• **Exercise objective**
The listing below holds a line with "been fixed yet." and a later line with "with your contribution.". Write out those two lines and every line between them, exactly, and nothing else.

***

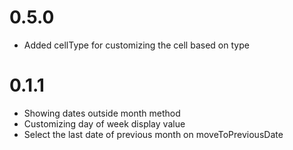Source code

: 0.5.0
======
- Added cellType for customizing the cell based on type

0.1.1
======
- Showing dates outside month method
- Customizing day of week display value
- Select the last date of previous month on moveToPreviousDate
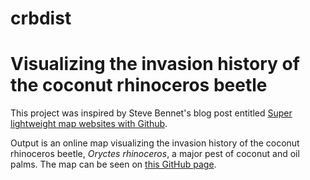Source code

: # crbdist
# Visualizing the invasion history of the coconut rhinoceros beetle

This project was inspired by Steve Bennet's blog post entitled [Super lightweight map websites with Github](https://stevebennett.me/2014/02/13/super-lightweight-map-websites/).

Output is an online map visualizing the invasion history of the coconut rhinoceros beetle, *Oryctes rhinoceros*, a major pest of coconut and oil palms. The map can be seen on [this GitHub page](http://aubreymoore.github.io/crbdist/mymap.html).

***

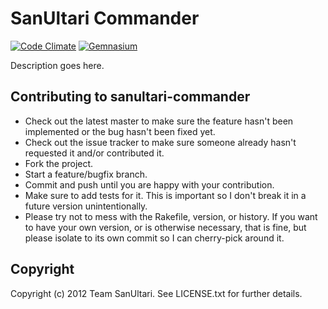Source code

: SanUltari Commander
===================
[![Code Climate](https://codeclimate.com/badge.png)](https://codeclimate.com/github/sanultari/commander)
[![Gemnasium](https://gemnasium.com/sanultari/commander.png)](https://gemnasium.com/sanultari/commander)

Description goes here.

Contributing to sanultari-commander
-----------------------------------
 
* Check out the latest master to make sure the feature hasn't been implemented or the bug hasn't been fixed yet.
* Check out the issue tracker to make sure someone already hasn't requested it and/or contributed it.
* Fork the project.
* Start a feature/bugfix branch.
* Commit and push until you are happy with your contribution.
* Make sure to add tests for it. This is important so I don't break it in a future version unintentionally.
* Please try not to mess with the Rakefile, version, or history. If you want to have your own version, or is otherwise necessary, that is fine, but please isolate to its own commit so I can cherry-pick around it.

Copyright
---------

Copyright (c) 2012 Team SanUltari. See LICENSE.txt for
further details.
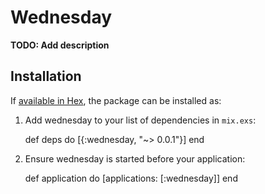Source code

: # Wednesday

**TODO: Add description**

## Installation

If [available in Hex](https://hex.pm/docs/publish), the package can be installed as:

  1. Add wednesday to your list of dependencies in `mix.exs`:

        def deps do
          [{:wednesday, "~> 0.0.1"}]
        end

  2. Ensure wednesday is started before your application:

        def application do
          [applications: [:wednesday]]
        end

***

• **Answer to this problem**
* Check out the latest master to make sure the feature hasn't been implemented or the bug hasn't been fixed yet.
* Check out the issue tracker to make sure someone already hasn't requested it and/or contributed it.
* Fork the project.
* Start a feature/bugfix branch.
* Commit and push until you are happy with your contribution.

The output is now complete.